The degradation of basement membranes by tumor cells involves secretion and activation of proteinases, such as matrix metalloproteinases (MMPs) and the plasminogen activation system (uPA, tPA, PAI-1), and results from an imbalance between their inhibitors and activators, controlled by various growth factors or cytokines. Among them, the TGF-beta family is one of the most intriguing because it has been reported either to decrease or promote cancer progression. In the present paper, we studied the effect of TGF-beta1 in a mouse melanoma model. In vivo, TGF-beta1 inhibited tumor growth after subcutaneous injection of B16F1 cells in syngenic mice. In vitro, TGF-beta1 did not alter B16F1 cell proliferation, but strongly decreased their migration through Matrigel-coated membranes.
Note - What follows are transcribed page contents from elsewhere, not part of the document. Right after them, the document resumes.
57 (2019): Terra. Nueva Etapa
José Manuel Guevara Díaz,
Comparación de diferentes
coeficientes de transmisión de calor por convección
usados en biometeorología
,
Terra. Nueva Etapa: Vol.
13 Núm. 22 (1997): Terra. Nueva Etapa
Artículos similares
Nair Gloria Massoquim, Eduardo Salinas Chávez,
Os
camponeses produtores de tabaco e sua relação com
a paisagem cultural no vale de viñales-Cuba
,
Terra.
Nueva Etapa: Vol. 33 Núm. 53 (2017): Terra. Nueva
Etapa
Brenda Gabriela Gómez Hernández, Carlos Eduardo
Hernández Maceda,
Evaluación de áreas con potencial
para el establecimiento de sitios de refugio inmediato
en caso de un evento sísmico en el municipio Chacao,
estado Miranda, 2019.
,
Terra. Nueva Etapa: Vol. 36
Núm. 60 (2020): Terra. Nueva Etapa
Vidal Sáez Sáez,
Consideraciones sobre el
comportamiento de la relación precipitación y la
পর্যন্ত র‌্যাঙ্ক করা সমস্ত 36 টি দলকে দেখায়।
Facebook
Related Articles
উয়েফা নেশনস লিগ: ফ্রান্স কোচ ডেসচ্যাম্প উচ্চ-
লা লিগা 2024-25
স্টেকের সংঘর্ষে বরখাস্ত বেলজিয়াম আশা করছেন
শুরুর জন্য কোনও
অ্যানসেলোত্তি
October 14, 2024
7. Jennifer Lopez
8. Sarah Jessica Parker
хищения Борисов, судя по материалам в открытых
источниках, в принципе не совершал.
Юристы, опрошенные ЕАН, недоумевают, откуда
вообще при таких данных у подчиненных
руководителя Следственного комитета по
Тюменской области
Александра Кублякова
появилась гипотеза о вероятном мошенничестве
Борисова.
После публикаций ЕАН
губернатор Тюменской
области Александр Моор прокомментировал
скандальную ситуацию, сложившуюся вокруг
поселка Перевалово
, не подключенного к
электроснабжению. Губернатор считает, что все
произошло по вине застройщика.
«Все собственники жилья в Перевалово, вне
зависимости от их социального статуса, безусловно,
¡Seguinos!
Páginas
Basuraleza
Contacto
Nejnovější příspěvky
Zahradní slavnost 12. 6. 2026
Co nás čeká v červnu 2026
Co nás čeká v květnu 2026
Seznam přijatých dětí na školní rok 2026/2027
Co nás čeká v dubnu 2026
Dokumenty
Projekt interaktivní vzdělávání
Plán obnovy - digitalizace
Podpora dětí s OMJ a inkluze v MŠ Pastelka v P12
The protease production was analyzed by zymography, Western blot, or RT-PCR. MMP-2 and TIMP-2 expression were not altered by TGF-beta1. In contrast, TGF-beta1 triggered a large decrease of uPA and tPA, as well as a decrease of uPA and uPAR mRNAs. By Western blot and RT-PCR analyses, TGF-beta1 was shown to induce a strong increase of PAI-1 synthesis. Collectively, these results suggest that TGF-beta1 may inhibit melanoma tumor growth by specifically decreasing plasmin activity of tumor cells and play a protective role during the earliest stages of tumor progression.